When Governor Brown signed AB327 last October, one thing was clear: net metering as we presently know it was going to go away, we just didn’t know how soon. Now, thanks to a ruling yesterday by the California Public Utilities Commission (CPUC), we know: 20 years. Here’s the scoop.
Around the country, utilities have been pushing hard against net metering—the tariff under which solar customers receive credit for surplus energy production (say during the day when no one is home or on a weekend when a commercial facility is dormant) that offsets energy consumed from the grid (for example, at night). The solar customer’s bill reflects the “netting out” of those two quantities (total energy exported versus total energy imported from the grid) and the customer only pays for the difference. If the solar customer is a net energy producer (quite rare), the utility has to cut the customer a check for the surplus. (Unless you are an LADWP customer, sorry.) Last year’s bill sought to end the squabbling and provide certainty to solar customers.
Under the law, the CPUC is required to devise a replacement for the current net metering arrangement, but yesterday’s ruling does not disclose what that will be. Instead, the ruling establishes a sundown provision for customers who are either currently, or will become net metering customers under the current rules before July 1, 2017 (at which time the present net metering rules will be closed to new participants).
Solar system owners will be entitled to operate their systems under the net metering rules for a full 20 years from the year in which they interconnect their system. That, decided the CPUC, will provide sufficient time for solar customers to recoup their investment. However, solar customers can transition to the new rules, whatever those may turn out to be, sooner at the customer’s election. The year of interconnection is determined by the date on the Permission to Operate letter received from the utility, and the twenty-year term ends on the last day of the twentieth year.

- STORED DATA -
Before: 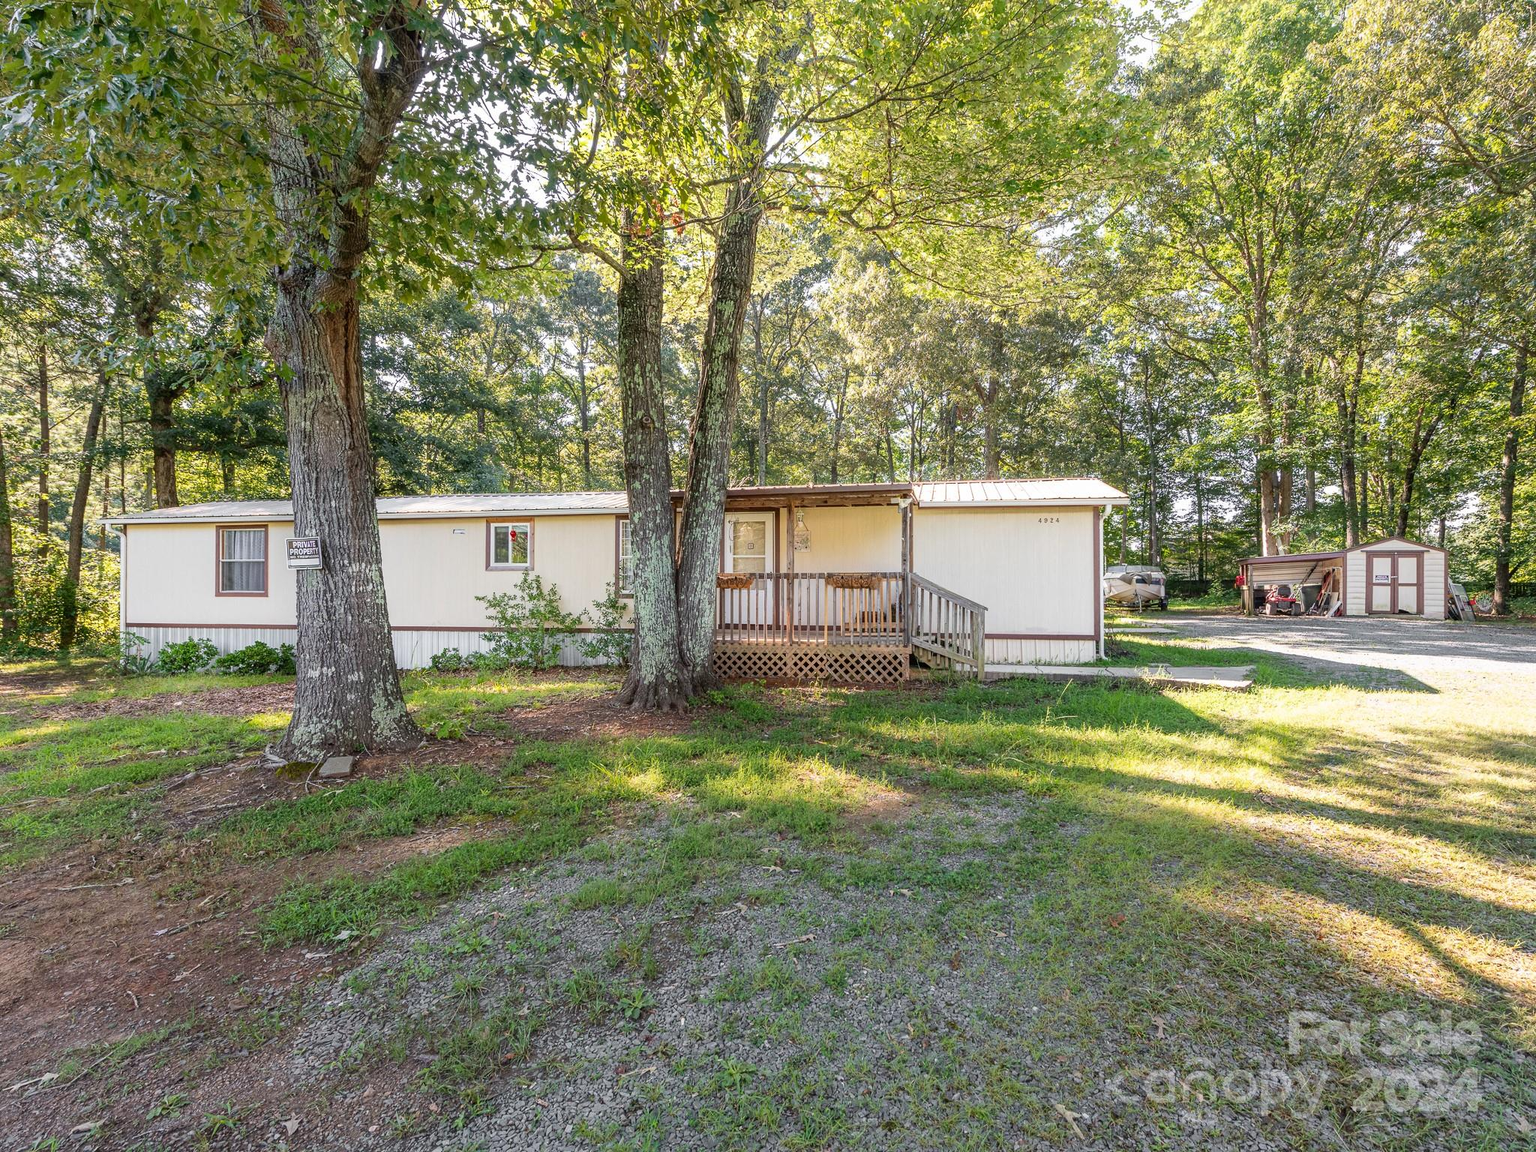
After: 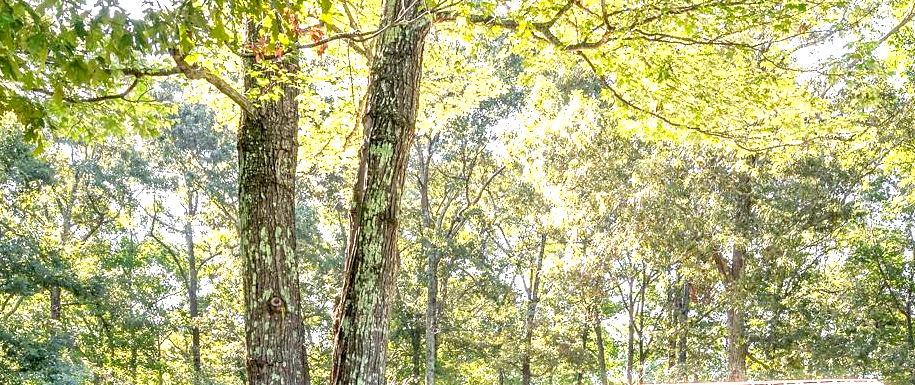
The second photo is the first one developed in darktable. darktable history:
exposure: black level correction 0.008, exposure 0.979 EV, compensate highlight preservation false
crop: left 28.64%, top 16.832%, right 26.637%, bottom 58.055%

- TASKS -
a: According to the article on California net metering, on what date will the present net metering rules close to new participants?
b: Write the next paragraph of the article on California net metering, picking up after its last sentence.
The items were taken from a different source than the text.

- WRITTEN RESPONSES -
a: July 1, 2017.

b:
What happens to systems that are modified after July 1, 2017? Does the new portion of the system get its own 20-year net metering extension or is it simply subsumed into the term for the original system? The CPUC split this into two possible scenarios: repairs or modifications that did not increase system capacity by more than 10% of the original design will operate under the original 20-year term, neither resetting or ending it. But system changes beyond the 10% limit will either have to be metered separately, or the entire system will have to be transitioned to the new tariff structure.
The next question to be resolved was what happens if the system is sold or relocated? After all, many solar customers purchase systems expecting it to increase the value of their home—but if the sale eliminates the net metering agreement, that added value could be lost. The utilities, of course, disdained any such concerns, arguing that the net metering term should be tied to the original owner only.
Fortunately, the CPUC sided again with solar system owners. Thus, systems will remain under net metering for the full twenty-year term, regardless of changes in ownership, as long as the system remains at the original location. However, if the system is physically moved to a new location, the CPUC deems that to be a new interconnection and the old net metering agreement would no longer apply.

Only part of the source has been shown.